Our pore finding algorithm is an effective method to describe pore size distribution. Because ICS amplitude decreases with an increase in fiber density we were able to compare the pore size results with ICS. We found a correlation between the mean pore size and the ICS amplitude. This has been validated with our simulations as well as our SHG image data. Pore size of our microscopy data was at the lower range of the simulated data where it is more difficult to observe a change, however we still found a good correlation coefficient. In order for the ICS amplitude to correlate with pore size it was important to correct the images for nonuniform system response and to threshold our data.
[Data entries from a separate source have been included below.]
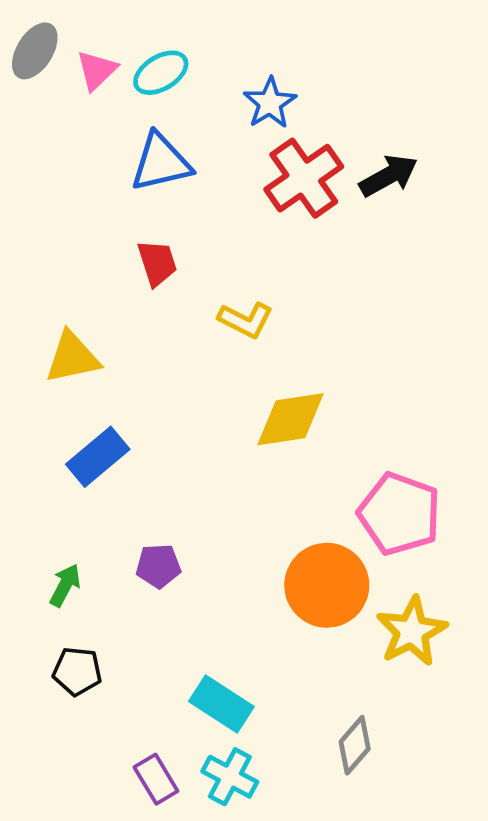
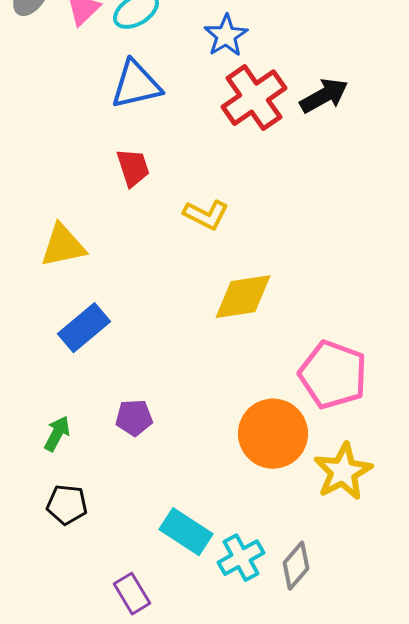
cyan cross: (230, 777) -> (241, 558), moved, turned 33

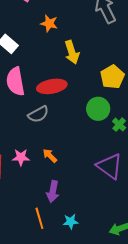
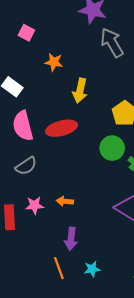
yellow arrow: (72, 52) -> (80, 91), turned 35
gray semicircle: (38, 114) -> (26, 166), moved
orange arrow: (50, 156) -> (65, 201), turned -35

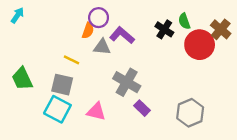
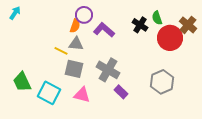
gray triangle: (102, 47) -> (76, 44), moved
green trapezoid: (22, 79) -> (22, 82), moved
gray square: (62, 85) -> (74, 69), moved
gray hexagon: (190, 113) -> (162, 82), moved

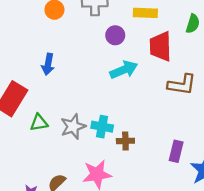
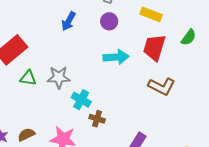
purple circle: (115, 35) -> (109, 21), moved
blue arrow: (48, 64) -> (69, 21), moved
gray star: (73, 126) -> (59, 77), moved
All our analysis was conducted on two dimensional images. The ACF and the Gaussian fit can be expanded to three dimensions. Similarly the pore finding algorithm can be expanded with a third dimension. While analysis with a third dimension will not change the ability to assess fiber diameter, it would affect predicted fiber length. In confocal microscopy the resolution along the optical axis is about three times worse than the planar resolution which allows estimating fibers’ lengths even when they are at oblique angles in respect to the measurement plane, however their length is underestimated. When comparing microscopy images in Fig. 3 with the simulated images in Fig. 4 one can observe that fibers can exhibit tapering towards the end as well as splaying. Our line algorithm does not simulate these characteristics but it is likely that they lead to an underestimation of fiber length.

We can conclude that the structural properties of collagen fibers have been evaluated with Image Correlation Spectroscopy and we have shown that ICS parameters correlate with fiber width, length, average orientation and pore size of simulated fiber networks. Pore size calculations were verified on collagen I hydrogels and showed good correlation.